Texte présenté -
Comme d’habitude, le premier ministre a tenté de gagner les faveurs de l’Occident. En même temps, il s’est senti insulté par le manque de réciprocité et même le chantage et les tergiversations. Il a affiché son hostilité envers Athènes. Le Premier ministre ukrainien a comparé le montant de l’aide financière internationale accordée à la Grèce, membre de l’UE, à ce que l’Ukraine, qui n’est pas membre, a reçu lorsqu’elle a demandé davantage de soutien financier. «La Grèce a déjà reçu 300 milliards de dollars alors qu’elle est sans guerre, sans chars russes, sans lutte contre un État nucléaire», tandis que l’Ukraine a «reçu environ 30 milliards de dollars pour tout soutien financier de la part du FMI et des États membres du G7», malgré une population «quatre fois plus importante», a déclaré Iatseniouk. Il a ajouté que l’Ukraine compte sur un soutien financier important du bloc, affirmant que la meilleure façon de «gagner la guerre contre l’agression dirigée par la Russie est de faire de l’Ukraine une histoire réussie». Les Grecs avaient probablement hésité à soutenir le régime de sanctions anti-russes, mais maintenant la goujaterie du Premier ministre ukrainien va les inciter à prendre une position plus claire pour empêcher l’introduction de nouvelles mesures restrictives contre la Russie et lever celles qui sont actuellement en vigueur.
Iatseniouk a fait le fanfaron et déclaré que les investisseurs russes et tous ceux qui ont des liens avec la Russie seront écartés du processus de privatisation. C’est ridicule. Premièrement, discriminer certains groupes d’investisseurs potentiels en aliène d’autres. Quoiqu’il en soit, cela ne correspond en aucune manière au prétendu plan des Cinq D. Les créanciers savent pertinemment que certaines branches de l’économie ukrainienne sont sans intérêt pour qui que ce soit, sauf pour la Russie, à cause des liens historiques. L’interdiction de ceux qui ont des liens avec la Russie inclut des géants internationaux de l’énergie qui, d’une façon ou d’une autre, participent à des activités économiques en Russie. Et qui a besoin d’actions ukrainiennes ?

Exercice écrit a -
Dans les entrées, reprenez les lignes allant de celle qui contient « yellow L-shape: moved 2 px right, 4 px down » jusqu'à la fin en changeant « yellow » en « orange », sans rien modifier d'autre. N'incluez pas les images.
Le texte et les entrées n'ont aucun rapport entre eux.

Entrées présentées -
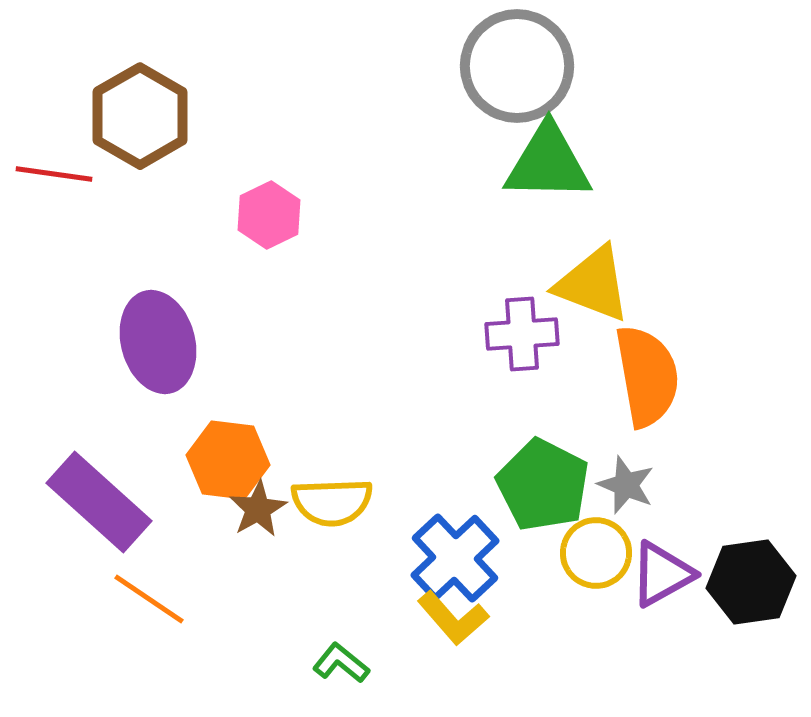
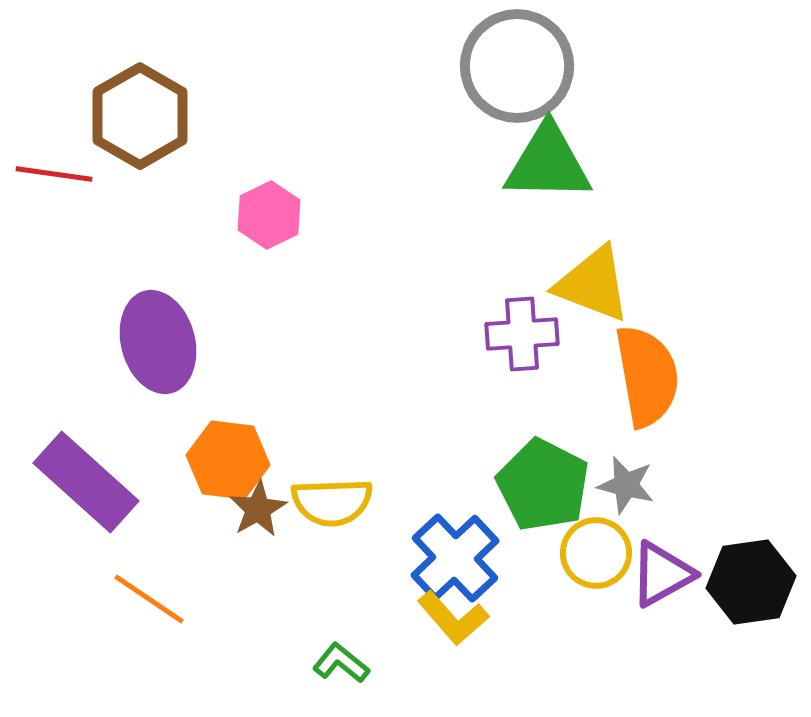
gray star: rotated 8 degrees counterclockwise
purple rectangle: moved 13 px left, 20 px up
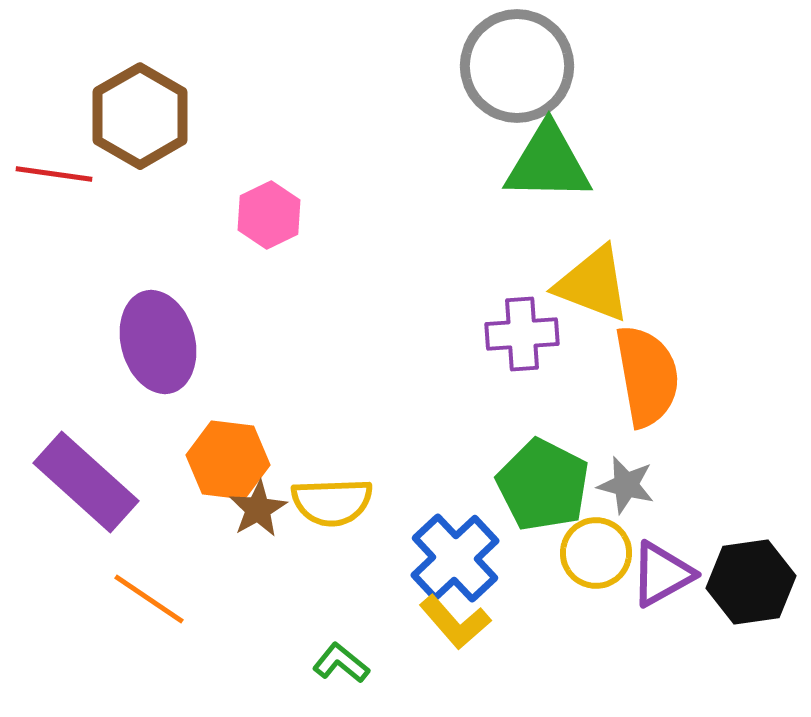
yellow L-shape: moved 2 px right, 4 px down
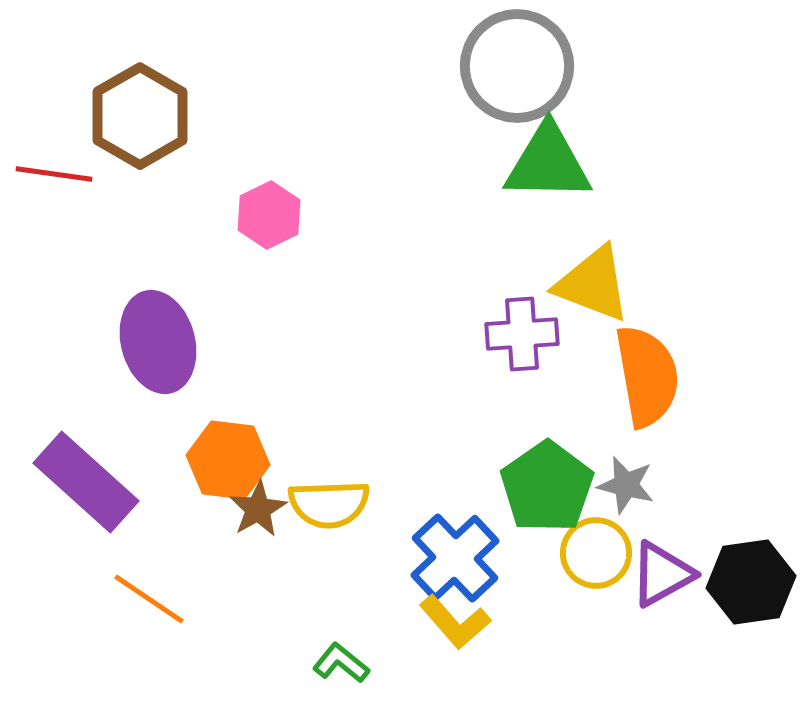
green pentagon: moved 4 px right, 2 px down; rotated 10 degrees clockwise
yellow semicircle: moved 3 px left, 2 px down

Exercice écrit b -
D'après le texte présenté, quel montant la Grèce a-t-elle déjà reçu selon Iatseniouk ?

Réponse attendue a -
orange L-shape: moved 2 px right, 4 px down
green pentagon: moved 4 px right, 2 px down; rotated 10 degrees clockwise
orange semicircle: moved 3 px left, 2 px down

Réponse attendue b -
300 milliards de dollars.